As the invading germs pass into the body, they travel most commonly through the lymph-channels and skin; are arrested and threatened with destruction by the so-called lymphatic glands, or lymph-nodes. This is why, if you have a festering wound or boil on your hand or wrist, the "kernels" or lymph-nodes up in your armpit will swell and become painful. If the lymph-nodes can conquer the germs and eat them up, the swelling goes down and the pain disappears. But if the germs, on the other hand, succeed in poisoning and killing the cells of the body, these latter melt down and turn to pus, and we get what we call a "secondary abscess."
The next commonest point of attack of these pus-germs, if they once get into the body, and by far the most dangerous, is the heart, as in rheumatism and other fevers. Some will also attack the kidneys, giving rise to albumin in the urine, while others attack the membranes of the joints (synovia) and cause suppuration of one or more joints in the body, which is very apt to be followed by very serious stiffening or crippling.
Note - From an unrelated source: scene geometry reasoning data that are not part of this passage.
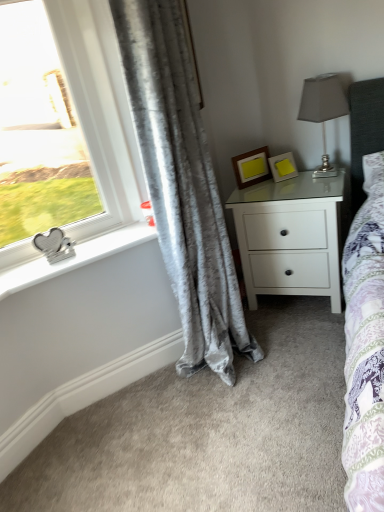
Where is `free space above white matte nightstand at center-right (from a real-world perspective)`? This screenshot has width=384, height=512. free space above white matte nightstand at center-right (from a real-world perspective) is located at coordinates (294, 175).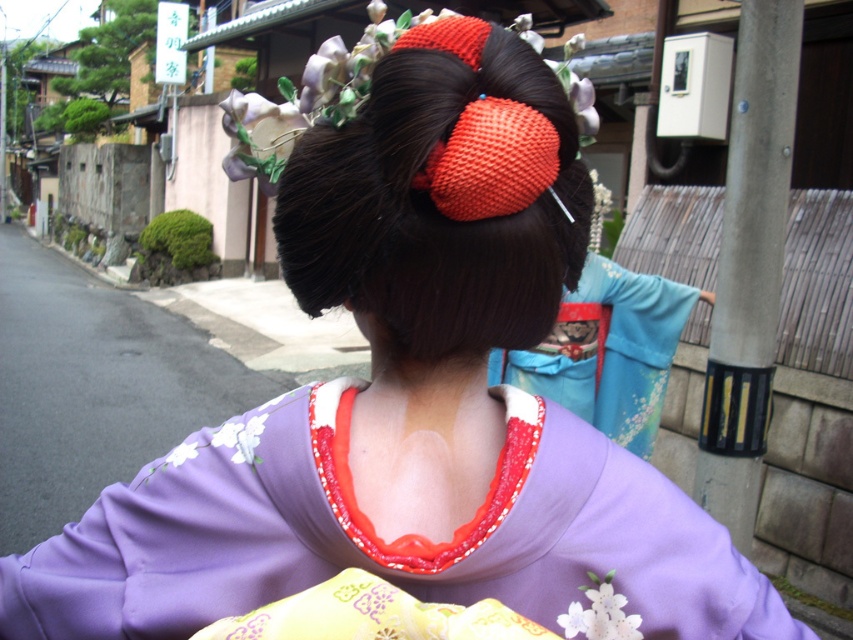
Which of these two, purple satin kimono at center or smooth dark brown hair bun at center, stands shorter?

Standing shorter between the two is purple satin kimono at center.

Is point (775, 593) positioned in front of point (492, 180)?

No, (775, 593) is further to viewer.

Locate an element on the screen. The height and width of the screenshot is (640, 853). purple satin kimono at center is located at coordinates (392, 541).

This screenshot has width=853, height=640. What are the coordinates of `purple satin kimono at center` in the screenshot? It's located at (392, 541).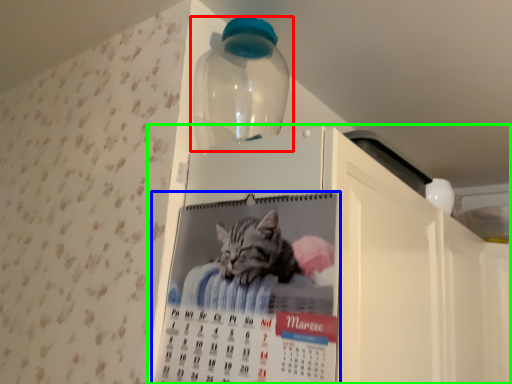
Question: Which object is the closest to the bottle (highlighted by a red box)? Choose among these: poster (highlighted by a blue box) or appliance (highlighted by a green box).

Choices:
 (A) poster
 (B) appliance

Answer: (B)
So that, common, and, in many instances, comparatively mild as they are, the pus-germs in the aggregate are responsible for a very large amount of damage to the human body.
This is the way the streptococcus and staphylococcus behave in an open wound, or sore; but they have two other methods of operating which are somewhat special and peculiar. One of these is where the germ digs and burrows, as it were, underground, in a limited space, resulting in that charming product known as a boil, or a carbuncle. The other, where it spreads rapidly over the surface just under the skin, after the fashion of the prairie fire, producing erysipelas. In the first of these he behaves like the famous burrowing owl of our Western plains, who forms, with the prairie-dog, the so-called "happy family." He never makes his own burrow, he simply uses one which is already provided for him by nature, and that is the little close-fitting pouch surrounding the root of a hair. Whether the criminal is a harmless native white coccus which has suddenly developed anti-social tendencies, or a Mongolian immigrant who has been accidentally introduced, is still an open question. The probabilities are that it is more frequently the latter, as, while boils are absolutely no respecters, either of persons or places, and may rear their horrid heads in every possible region of the human form divine, yet they display a very decided tendency to appear most frequently in regions like the back of the neck, the wrist, the hips, and the nose. One thing that these areas have in common is that they are liable to a considerable amount of chafing and scratching as by collars and stocks on the neck, and cuffs on the wrists, or of friction from belts, or pressure or chafing from chairs or saddles. When the tissues have been bruised or chafed after such fashion, especially if the surface of the skin has been at the same time broken, and any pus-organism is either present in the hair-follicle, like the white coccus, or rubbed into it by a finger or finger-nail which has just been sucked in the mouth, used to pick the nose, or possibly engaged in dressing some wound, or cutting meat, or handling fertilizer, then all the materials for an explosion are at hand.